Start of Raw data
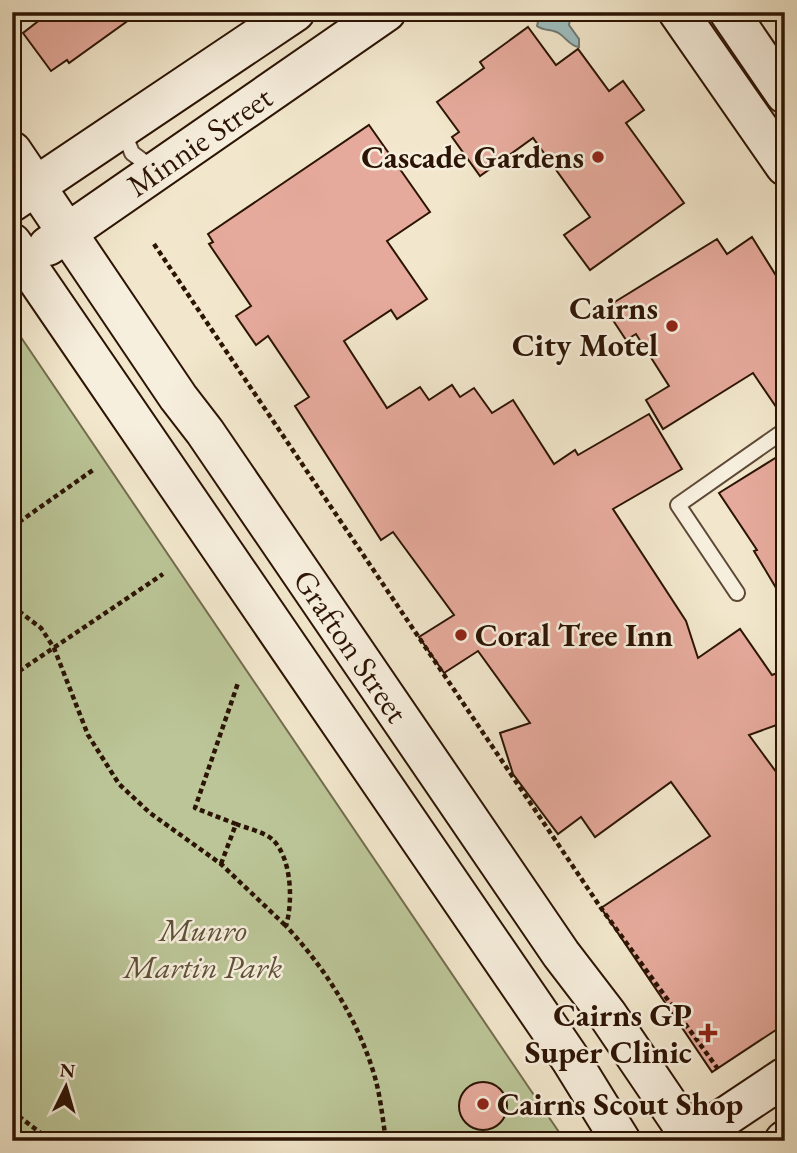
<svg xmlns="http://www.w3.org/2000/svg" width="797" height="1153" viewBox="0 0 797 1153" font-family="'EB Garamond',serif">
<style>
.green{fill:#bbc597;stroke:#746c4e;stroke-width:2}
.water{fill:#9ebec0;stroke:#707a75;stroke-width:2}
.building{fill:#e6aa9c;stroke:#2c1404;stroke-width:2}
.lines{fill:none;stroke-linecap:round;stroke-linejoin:round}
.lane-casing{stroke:#5e4936;stroke-width:18}
.secondary-casing{stroke:#2c1404;stroke-width:42}
.path{stroke:#2c1404;stroke-width:4.5;stroke-dasharray:5 3.5;stroke-linecap:butt}
.lane{stroke:#f7efde;stroke-width:14}
.secondary{stroke:#f7efde;stroke-width:38}
.poi-dot{fill:#8f2418;stroke:#f7efde;stroke-width:2.5}
.labels{text-anchor:middle;stroke-width:5;stroke-linejoin:round;paint-order:stroke}
.street-label{font-size:32px;fill:#2c1404;stroke:#f7efde}
.poi-label{font-size:32px;font-weight:bold;fill:#2c1404;stroke:#f7efde;text-anchor:end}
.park-label{font-size:32px;font-style:italic;fill:#5e5237;stroke:#f7efde}
</style>
<rect width="100%" height="100%" fill="#f2e7cc"/>
<filter id="stains"><feTurbulence type="fractalNoise" baseFrequency=".00286" numOctaves="4"/><feColorMatrix values="0 0 0 0 .2 0 0 0 0 .09 0 0 0 0 .02 0 0 0 .5 -.17"/></filter>
<radialGradient id="worn" r=".72"><stop offset=".6" stop-color="#630" stop-opacity="0"/><stop offset="1" stop-color="#630" stop-opacity=".3"/></radialGradient>
<path class="green" d="M12 324 565 1141H12Z"/>
<path class="water" d="M550 12H566L570 19 569 25 579 39V47C570 46 567 39 560 34 552 28 545 32 537 26L539 17Z"/>
<g class="building">
<path d="M50 12H140L69 63 67 60 51 71 23 33Z"/>
<path d="M528 27 556 65 578 49 609 91 623 81 644 110 626 123 684 203 590 270 564 235 590 217 533 138 480 176 452 137 459 132 437 102 484 68 480 62Z"/>
<path d="M369 125 430 212 387 241 427 299 397 319 391 310 344 341 387 408 420 387 429 400 452 385 460 397 474 388 492 413 513 400 554 464 575 450 578 455 649 414 682 469 613 509 686 621 698 658 740 629 772 675 785 670V722L749 735 785 784V1024L712 1072 601 908 710 836 671 782 595 837 581 817 558 834 513 774 500 733 530 723 478 651 444 673 419 637 454 615 393 532 381 540 295 406 309 397 268 336 256 345 236 316 251 306 209 244 213 242 208 234Z"/>
<path d="M752 237 785 290V420L753 373 663 429 646 400 669 386 636 334 626 340 605 308 717 239 727 254Z"/>
<path d="M785 452V603L754 551 757 550 719 493Z"/>
<circle cx="483" cy="1106" r="24"/>
</g>
<g class="lines">
<g class="lane-casing">
<g id="lane">
<path d="M123 130 132 153 155 170"/>
<path d="M737 593 678 505 785 430"/>
</g>
</g>
<g class="secondary-casing">
<g id="secondary">
<path d="M678 12 785 166"/>
<path d="M729 12 785 94"/>
<path id="s1" d="M12 151 178 397 205 432 561 954 607 1014 693 1141"/>
<path d="M12 202 295 12"/>
<path d="M12 243 571 1060 621 1141"/>
<path id="s2" d="M48 246 386 12"/>
<path d="M689 1141 785 1077"/>
<path d="M784 1141 785 1140"/>
</g>
</g>
<g class="path">
<path d="M154 244 601 908 718 1069"/>
<path d="M12 527 93 470"/>
<path d="M12 606 41 628 54 648 88 735 119 784 150 813 221 864 286 926"/>
<path d="M12 676 163 574"/>
<path d="M12 739 14 742 12 743"/>
<path d="M236 824C246 828 265 832 273 840 292 859 293 902 286 926 327 970 360 1023 376 1081 381 1101 383 1121 386 1141"/>
<path d="M221 864 236 824 195 808 238 683"/>
<path d="M12 1111 51 1141"/>
</g>
<use href="#lane" class="lane"/>
<use href="#secondary" class="secondary"/>
</g>
<g class="poi-dot">
<circle cx="598" cy="157" r="7"/>
<circle cx="672" cy="326" r="7"/>
<circle cx="461" cy="635" r="7"/>
<path d="M704.5 1022.5h7v7h7v7h-7v7h-7v-7h-7v-7h7z"/>
<circle cx="483" cy="1104" r="7"/>
</g>
<g class="labels">
<g class="street-label">
<text dy="11" stroke="none"><textPath href="#s2" startOffset="184">Minnie Street</textPath></text>
<text dy="11" stroke="none"><textPath href="#s1" startOffset="600">Grafton Street</textPath></text>
</g>
<g class="poi-label">
<text x="584" y="168">Cascade Gardens</text>
<text x="658" y="319">Cairns<tspan x="658" dy="37">City Motel</tspan></text>
<text x="475" y="646" text-anchor="start">Coral Tree Inn</text>
<text x="692" y="1026">Cairns GP<tspan x="692" dy="37">Super Clinic</tspan></text>
<text x="497" y="1115" text-anchor="start">Cairns Scout Shop</text>
</g>
<g class="park-label">
<text x="203" y="941">Munro<tspan x="203" dy="37">Martin Park</tspan></text>
</g>
</g>
<rect width="797" height="1153" fill="none" stroke="#f2e7cc" stroke-width="42"/>
<rect x="14" y="14" width="769" height="1125" fill="none" stroke="#2c1404" stroke-width="3.5"/>
<rect x="21" y="21" width="755" height="1111" fill="none" stroke="#2c1404" stroke-width="2"/>
<g transform="translate(66 1087) rotate(5)" stroke="#f7efde" stroke-width="5" paint-order="stroke">
<path d="M0-5L12 26L0 18L-12 26Z" fill="#2c1404"/>
<text y="-10" font-size="19" font-weight="bold" text-anchor="middle" fill="#2c1404">N</text>
</g>
<rect width="100%" height="100%" filter="url(#stains)"/>
<rect width="100%" height="100%" fill="url(#worn)"/>
</svg>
End of Raw data
== What is needed ==
An exact reproduction of the data above is required, with every picture removed.

== Answer for the task ==
<svg xmlns="http://www.w3.org/2000/svg" width="797" height="1153" viewBox="0 0 797 1153" font-family="'EB Garamond',serif">
<style>
.green{fill:#bbc597;stroke:#746c4e;stroke-width:2}
.water{fill:#9ebec0;stroke:#707a75;stroke-width:2}
.building{fill:#e6aa9c;stroke:#2c1404;stroke-width:2}
.lines{fill:none;stroke-linecap:round;stroke-linejoin:round}
.lane-casing{stroke:#5e4936;stroke-width:18}
.secondary-casing{stroke:#2c1404;stroke-width:42}
.path{stroke:#2c1404;stroke-width:4.5;stroke-dasharray:5 3.5;stroke-linecap:butt}
.lane{stroke:#f7efde;stroke-width:14}
.secondary{stroke:#f7efde;stroke-width:38}
.poi-dot{fill:#8f2418;stroke:#f7efde;stroke-width:2.5}
.labels{text-anchor:middle;stroke-width:5;stroke-linejoin:round;paint-order:stroke}
.street-label{font-size:32px;fill:#2c1404;stroke:#f7efde}
.poi-label{font-size:32px;font-weight:bold;fill:#2c1404;stroke:#f7efde;text-anchor:end}
.park-label{font-size:32px;font-style:italic;fill:#5e5237;stroke:#f7efde}
</style>
<rect width="100%" height="100%" fill="#f2e7cc"/>
<filter id="stains"><feTurbulence type="fractalNoise" baseFrequency=".00286" numOctaves="4"/><feColorMatrix values="0 0 0 0 .2 0 0 0 0 .09 0 0 0 0 .02 0 0 0 .5 -.17"/></filter>
<radialGradient id="worn" r=".72"><stop offset=".6" stop-color="#630" stop-opacity="0"/><stop offset="1" stop-color="#630" stop-opacity=".3"/></radialGradient>
<path class="green" d="M12 324 565 1141H12Z"/>
<path class="water" d="M550 12H566L570 19 569 25 579 39V47C570 46 567 39 560 34 552 28 545 32 537 26L539 17Z"/>
<g class="building">
<path d="M50 12H140L69 63 67 60 51 71 23 33Z"/>
<path d="M528 27 556 65 578 49 609 91 623 81 644 110 626 123 684 203 590 270 564 235 590 217 533 138 480 176 452 137 459 132 437 102 484 68 480 62Z"/>
<path d="M369 125 430 212 387 241 427 299 397 319 391 310 344 341 387 408 420 387 429 400 452 385 460 397 474 388 492 413 513 400 554 464 575 450 578 455 649 414 682 469 613 509 686 621 698 658 740 629 772 675 785 670V722L749 735 785 784V1024L712 1072 601 908 710 836 671 782 595 837 581 817 558 834 513 774 500 733 530 723 478 651 444 673 419 637 454 615 393 532 381 540 295 406 309 397 268 336 256 345 236 316 251 306 209 244 213 242 208 234Z"/>
<path d="M752 237 785 290V420L753 373 663 429 646 400 669 386 636 334 626 340 605 308 717 239 727 254Z"/>
<path d="M785 452V603L754 551 757 550 719 493Z"/>
<circle cx="483" cy="1106" r="24"/>
</g>
<g class="lines">
<g class="lane-casing">
<g id="lane">
<path d="M123 130 132 153 155 170"/>
<path d="M737 593 678 505 785 430"/>
</g>
</g>
<g class="secondary-casing">
<g id="secondary">
<path d="M678 12 785 166"/>
<path d="M729 12 785 94"/>
<path id="s1" d="M12 151 178 397 205 432 561 954 607 1014 693 1141"/>
<path d="M12 202 295 12"/>
<path d="M12 243 571 1060 621 1141"/>
<path id="s2" d="M48 246 386 12"/>
<path d="M689 1141 785 1077"/>
<path d="M784 1141 785 1140"/>
</g>
</g>
<g class="path">
<path d="M154 244 601 908 718 1069"/>
<path d="M12 527 93 470"/>
<path d="M12 606 41 628 54 648 88 735 119 784 150 813 221 864 286 926"/>
<path d="M12 676 163 574"/>
<path d="M12 739 14 742 12 743"/>
<path d="M236 824C246 828 265 832 273 840 292 859 293 902 286 926 327 970 360 1023 376 1081 381 1101 383 1121 386 1141"/>
<path d="M221 864 236 824 195 808 238 683"/>
<path d="M12 1111 51 1141"/>
</g>
<use href="#lane" class="lane"/>
<use href="#secondary" class="secondary"/>
</g>
<g class="poi-dot">
<circle cx="598" cy="157" r="7"/>
<circle cx="672" cy="326" r="7"/>
<circle cx="461" cy="635" r="7"/>
<path d="M704.5 1022.5h7v7h7v7h-7v7h-7v-7h-7v-7h7z"/>
<circle cx="483" cy="1104" r="7"/>
</g>
<g class="labels">
<g class="street-label">
<text dy="11" stroke="none"><textPath href="#s2" startOffset="184">Minnie Street</textPath></text>
<text dy="11" stroke="none"><textPath href="#s1" startOffset="600">Grafton Street</textPath></text>
</g>
<g class="poi-label">
<text x="584" y="168">Cascade Gardens</text>
<text x="658" y="319">Cairns<tspan x="658" dy="37">City Motel</tspan></text>
<text x="475" y="646" text-anchor="start">Coral Tree Inn</text>
<text x="692" y="1026">Cairns GP<tspan x="692" dy="37">Super Clinic</tspan></text>
<text x="497" y="1115" text-anchor="start">Cairns Scout Shop</text>
</g>
<g class="park-label">
<text x="203" y="941">Munro<tspan x="203" dy="37">Martin Park</tspan></text>
</g>
</g>
<rect width="797" height="1153" fill="none" stroke="#f2e7cc" stroke-width="42"/>
<rect x="14" y="14" width="769" height="1125" fill="none" stroke="#2c1404" stroke-width="3.5"/>
<rect x="21" y="21" width="755" height="1111" fill="none" stroke="#2c1404" stroke-width="2"/>
<g transform="translate(66 1087) rotate(5)" stroke="#f7efde" stroke-width="5" paint-order="stroke">
<path d="M0-5L12 26L0 18L-12 26Z" fill="#2c1404"/>
<text y="-10" font-size="19" font-weight="bold" text-anchor="middle" fill="#2c1404">N</text>
</g>
<rect width="100%" height="100%" filter="url(#stains)"/>
<rect width="100%" height="100%" fill="url(#worn)"/>
</svg>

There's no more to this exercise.